- **ASSIGNMENT**
For each line below, print it again exactly as shown.

- **PROVIDED DATA**
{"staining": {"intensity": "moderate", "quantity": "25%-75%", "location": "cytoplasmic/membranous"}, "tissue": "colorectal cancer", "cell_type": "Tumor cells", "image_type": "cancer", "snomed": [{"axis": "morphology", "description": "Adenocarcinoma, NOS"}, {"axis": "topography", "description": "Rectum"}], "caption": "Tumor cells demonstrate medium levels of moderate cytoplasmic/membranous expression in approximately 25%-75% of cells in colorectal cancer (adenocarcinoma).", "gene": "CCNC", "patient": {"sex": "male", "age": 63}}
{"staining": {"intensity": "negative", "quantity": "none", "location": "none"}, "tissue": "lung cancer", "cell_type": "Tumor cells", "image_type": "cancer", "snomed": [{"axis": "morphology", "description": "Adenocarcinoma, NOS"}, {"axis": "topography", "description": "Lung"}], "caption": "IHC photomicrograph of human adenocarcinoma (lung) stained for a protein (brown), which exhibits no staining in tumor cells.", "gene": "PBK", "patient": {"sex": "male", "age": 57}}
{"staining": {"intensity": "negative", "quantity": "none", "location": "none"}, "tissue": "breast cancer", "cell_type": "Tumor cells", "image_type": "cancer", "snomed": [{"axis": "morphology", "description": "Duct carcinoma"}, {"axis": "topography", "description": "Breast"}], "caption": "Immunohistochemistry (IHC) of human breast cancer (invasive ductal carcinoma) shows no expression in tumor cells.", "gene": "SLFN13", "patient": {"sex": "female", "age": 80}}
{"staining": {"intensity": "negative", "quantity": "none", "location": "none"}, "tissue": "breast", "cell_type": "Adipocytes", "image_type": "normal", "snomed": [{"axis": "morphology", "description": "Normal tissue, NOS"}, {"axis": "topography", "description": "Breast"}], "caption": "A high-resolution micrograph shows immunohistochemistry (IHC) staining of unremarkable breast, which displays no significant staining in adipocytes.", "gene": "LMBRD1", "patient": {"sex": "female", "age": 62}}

- **RESPONSE FOR THIS EXERCISE**
{"staining": {"intensity": "moderate", "quantity": "25%-75%", "location": "cytoplasmic/membranous"}, "tissue": "colorectal cancer", "cell_type": "Tumor cells", "image_type": "cancer", "snomed": [{"axis": "morphology", "description": "Adenocarcinoma, NOS"}, {"axis": "topography", "description": "Rectum"}], "caption": "Tumor cells demonstrate medium levels of moderate cytoplasmic/membranous expression in approximately 25%-75% of cells in colorectal cancer (adenocarcinoma).", "gene": "CCNC", "patient": {"sex": "male", "age": 63}}
{"staining": {"intensity": "negative", "quantity": "none", "location": "none"}, "tissue": "lung cancer", "cell_type": "Tumor cells", "image_type": "cancer", "snomed": [{"axis": "morphology", "description": "Adenocarcinoma, NOS"}, {"axis": "topography", "description": "Lung"}], "caption": "IHC photomicrograph of human adenocarcinoma (lung) stained for a protein (brown), which exhibits no staining in tumor cells.", "gene": "PBK", "patient": {"sex": "male", "age": 57}}
{"staining": {"intensity": "negative", "quantity": "none", "location": "none"}, "tissue": "breast cancer", "cell_type": "Tumor cells", "image_type": "cancer", "snomed": [{"axis": "morphology", "description": "Duct carcinoma"}, {"axis": "topography", "description": "Breast"}], "caption": "Immunohistochemistry (IHC) of human breast cancer (invasive ductal carcinoma) shows no expression in tumor cells.", "gene": "SLFN13", "patient": {"sex": "female", "age": 80}}
{"staining": {"intensity": "negative", "quantity": "none", "location": "none"}, "tissue": "breast", "cell_type": "Adipocytes", "image_type": "normal", "snomed": [{"axis": "morphology", "description": "Normal tissue, NOS"}, {"axis": "topography", "description": "Breast"}], "caption": "A high-resolution micrograph shows immunohistochemistry (IHC) staining of unremarkable breast, which displays no significant staining in adipocytes.", "gene": "LMBRD1", "patient": {"sex": "female", "age": 62}}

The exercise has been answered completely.